I decide to make one more try before giving up. I find a military alterations place near the naval air base. Military, right? Heavy duty zippers galore! I’m feeling good about this.
I drive over to the little standalone store, a small room full of uniforms. This feels promising. From a doorway to the left covered by hanging beads walks a 4-foot-tall Asian woman. I explain my dilemma and ask if she can help.
NO, NO, NO. YOU NEED THE SHOE GUY!!! she says.
THE SHOE GUY!!!! THE SHOE GUY!!!!!!!
I ask where he is. She seems surprised I don’t know. You know Altex? No. You know Sprouts? Yes. You know Dairy Queen? Yes. It’s right by Dairy Queen. Get some ice cream.
And so I’m off to the Shoe Guy. Sure enough, there’s the store. I walk in. Out walks a 6-year-old girl. Hello! she exclaims. Hello, I reply. She returns to the back.

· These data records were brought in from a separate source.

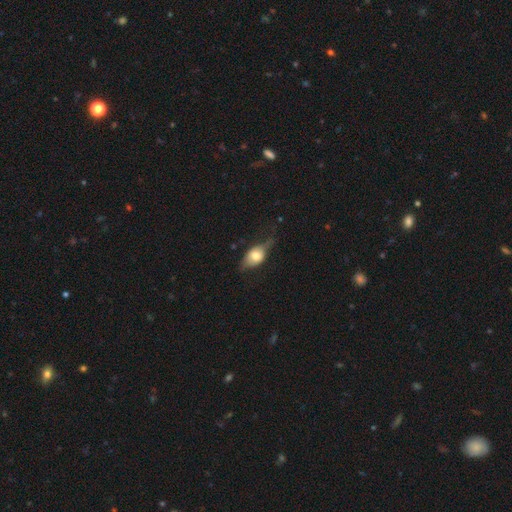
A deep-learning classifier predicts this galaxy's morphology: Smooth or featured? Predicted: smooth (p=0.55). How rounded? Predicted: in between (p=0.73). Merging? Predicted: none (p=0.50).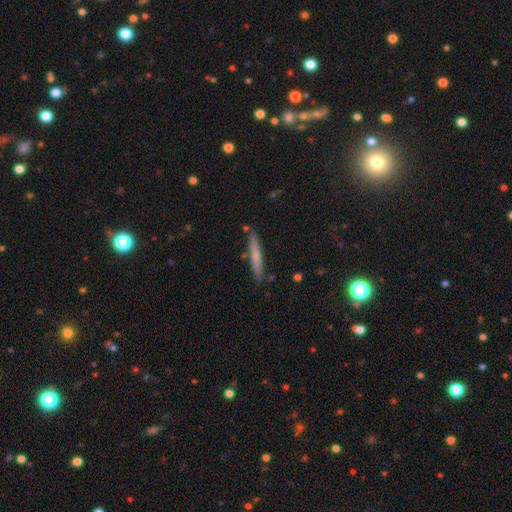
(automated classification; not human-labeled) Q: Smooth or featured?
A: smooth (64%); runner-up: featured or disk (30%)
Q: How rounded?
A: cigar-shaped (95%); runner-up: in between (4%)
Q: Merging?
A: none (86%); runner-up: minor disturbance (10%)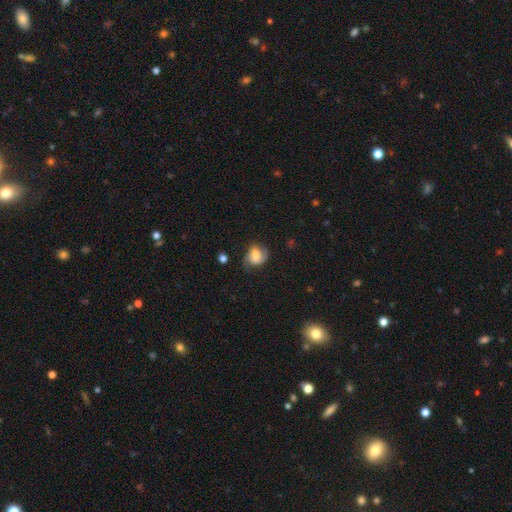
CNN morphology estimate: The model was most divided on "how rounded": in between: 50%, round: 48%, cigar-shaped: 1%. More confident: smooth or featured — smooth (53%); merging — none (52%).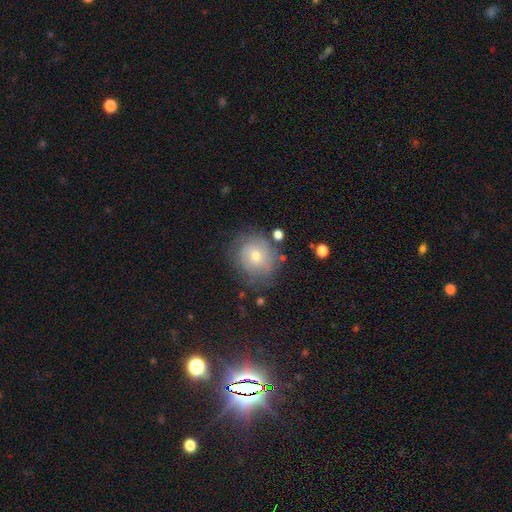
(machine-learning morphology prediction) A smooth galaxy with no disk features (51%) that is round (84%). Merging: none (70%).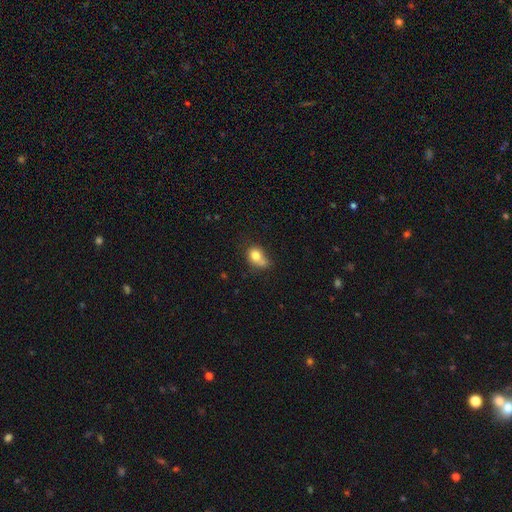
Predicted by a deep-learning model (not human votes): smooth 78%, featured or disk 12%, star or artifact 10%. Down the decision tree: how rounded — in between (51%); merging — none (37%).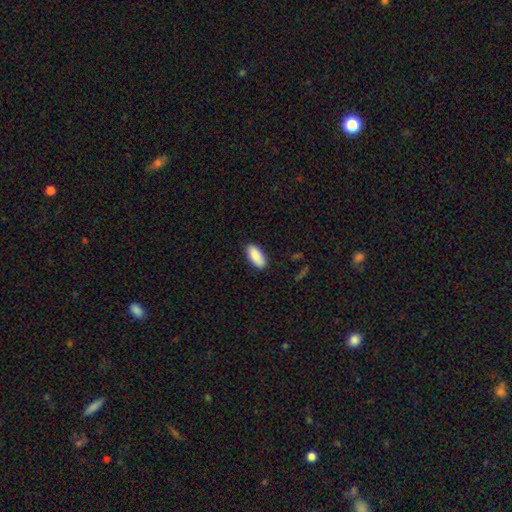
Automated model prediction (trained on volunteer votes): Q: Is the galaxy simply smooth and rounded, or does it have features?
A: smooth — 90%.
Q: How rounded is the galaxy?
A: in between — 88%.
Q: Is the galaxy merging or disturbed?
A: none — 86%.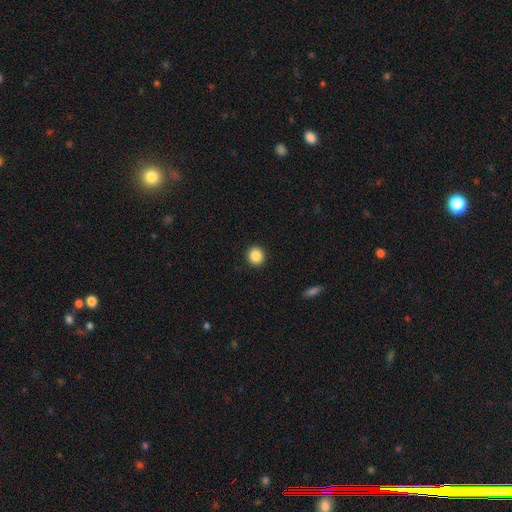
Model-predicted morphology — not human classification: type=smooth (88%); roundness=round (87%); merging=none (92%).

A minute later, she returns. Hello! she says. Hello, I reply. I think I’ve got this game figured out.
A couple of minutes after that, the Shoe Guy comes out. He’s mid-30s, boot repair t-shirt, gold chain with a cross, very serious. This guy knows his shoe repair.

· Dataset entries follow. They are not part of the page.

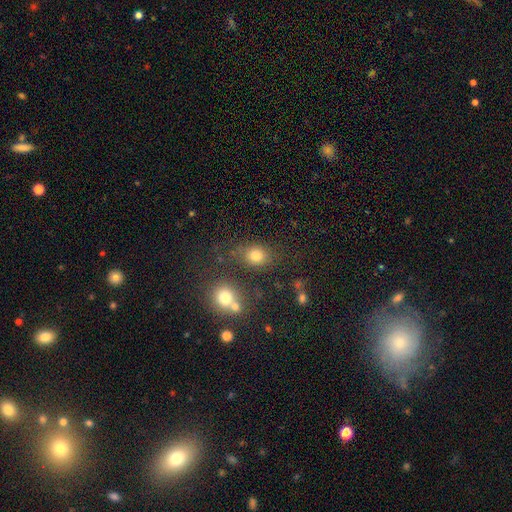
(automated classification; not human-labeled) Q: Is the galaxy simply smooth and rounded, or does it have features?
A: smooth — 77%.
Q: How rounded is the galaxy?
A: round — 52%.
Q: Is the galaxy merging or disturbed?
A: none — 69%.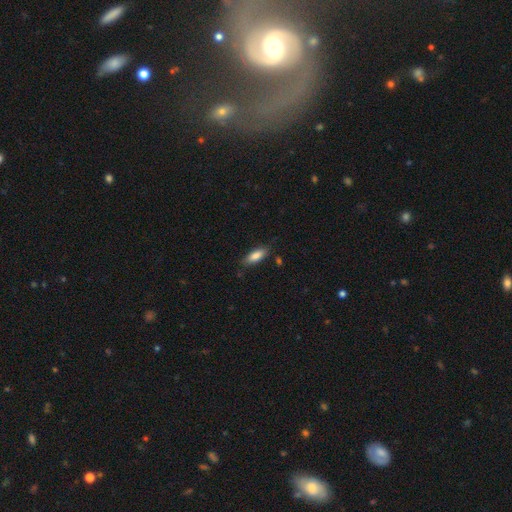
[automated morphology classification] type=smooth (85%); roundness=in between (71%); merging=none (81%).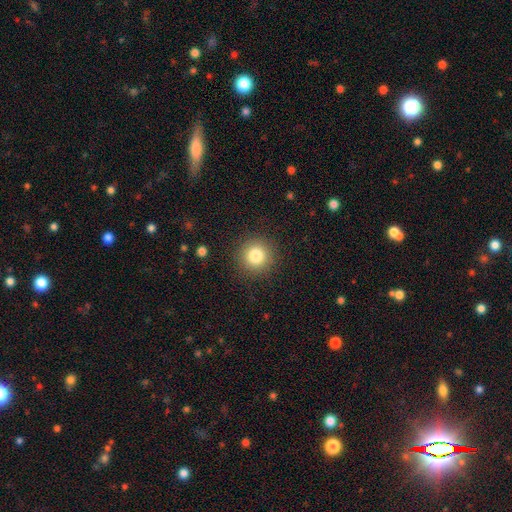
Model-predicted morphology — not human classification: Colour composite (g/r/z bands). It shows a smooth galaxy with no disk features (82%) that is round (95%). Merging: none (90%).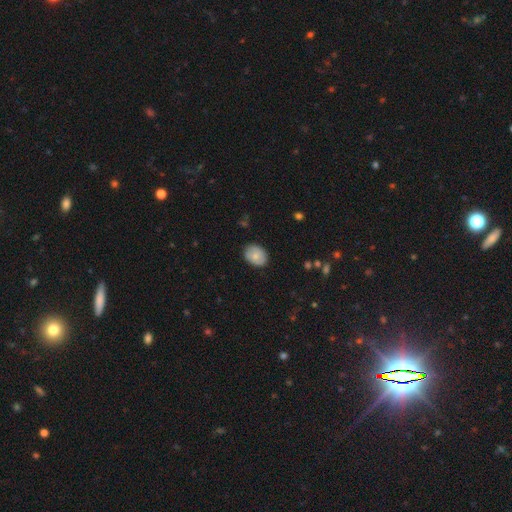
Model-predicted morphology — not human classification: Smooth or featured? smooth (73%)
How rounded? in between (68%)
Merging? none (83%)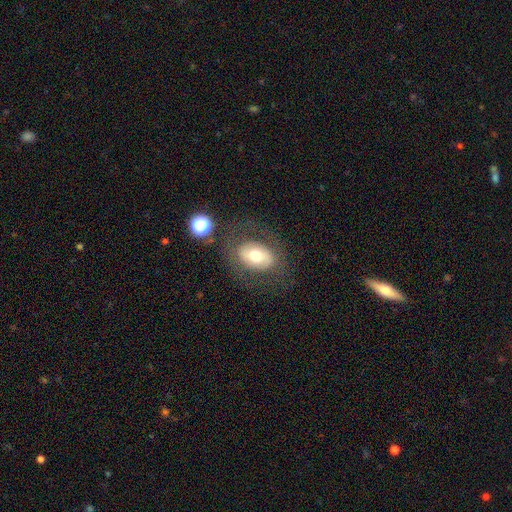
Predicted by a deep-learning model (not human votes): This is possibly a smooth galaxy (58%). How rounded: likely in between (78%). Merging: likely none (74%).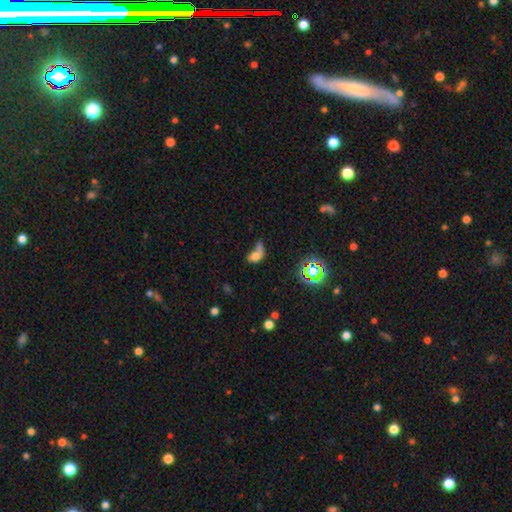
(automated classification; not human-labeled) smooth-or-featured: smooth: 61% | featured or disk: 20% | star or artifact: 18%
  how-rounded: in between: 77% | round: 20% | cigar-shaped: 3%
  merging: merger: 36% | major disturbance: 26% | none: 22% | minor disturbance: 16%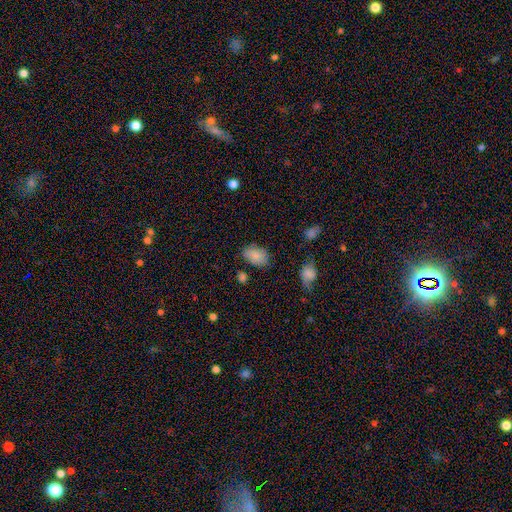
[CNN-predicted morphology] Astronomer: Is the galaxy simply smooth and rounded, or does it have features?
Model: smooth — 84%.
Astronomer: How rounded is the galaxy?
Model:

I have a broken zipper, I say. Can you fix it?
His brow furrows. Hmmmmm. He takes the zipper and slides it back and forth. Hmmmm.

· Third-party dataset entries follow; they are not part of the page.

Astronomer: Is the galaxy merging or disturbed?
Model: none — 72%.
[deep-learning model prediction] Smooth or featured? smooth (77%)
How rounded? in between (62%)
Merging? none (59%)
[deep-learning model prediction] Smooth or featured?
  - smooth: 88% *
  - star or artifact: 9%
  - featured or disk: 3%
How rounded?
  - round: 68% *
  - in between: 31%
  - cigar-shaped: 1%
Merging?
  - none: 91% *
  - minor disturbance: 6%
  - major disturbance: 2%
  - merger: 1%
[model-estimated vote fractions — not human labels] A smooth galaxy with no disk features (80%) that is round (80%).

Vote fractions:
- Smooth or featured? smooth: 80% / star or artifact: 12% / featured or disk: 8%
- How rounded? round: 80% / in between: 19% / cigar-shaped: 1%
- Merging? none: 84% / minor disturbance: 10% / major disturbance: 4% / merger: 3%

It sort of works, but won’t catch, I tell him. Hmmmm. Hmmmmm.
Yes, I can fix it, he says. 10 dollars.
Perfect, I exclaim! Ummm, can I get it today?
He frowns. This was not a good request. I’m really busy, he says. Lot of work ahead of you. I’ll have to charge you more.
That’s OK, I assure him. How much?
Fifteen dollars, he says.
The little girl smiles. Perfect, I tell him.
And now I’m waiting for a pal to be restored to his old self. We’ll go down together, me and him.
Trail running is an adventure. But it can’t compare to getting a zipper fixed.
postscript: As I return an hour later, I’m worried. What if the Shoe Guy couldn’t fix it? It’s too late to go anywhere else. What if it’s totally screwed up? I would hate for anything bad to happen to my pack, and I’ve just handed it over to a total stranger I know nothing about.
I walk in to an animated discussion with another man about a pair of work boots. Lots of sweeping hand gestures. It’s all in Spanish, so I have no idea what it was about. The other guy finally leaves. No idea who won. Then the Shoe Guy looks at me for a moment before realizing who I am. Oh, the pack, he says.
He goes in the other room and brings it out. It’s perfect. Little piece of leather hanging from the zipper. Expertly stitched back together. Glorious. Ready to run.
Ten dollars, he says. You told me 15, I reply. Ten’s enough, he says.
I give him 20. Buy the kid some ice cream. He smiles.
Life is full of Big Stuff. Sometimes you just have to hang on to those little moments that make it special. Welcome back, old friend.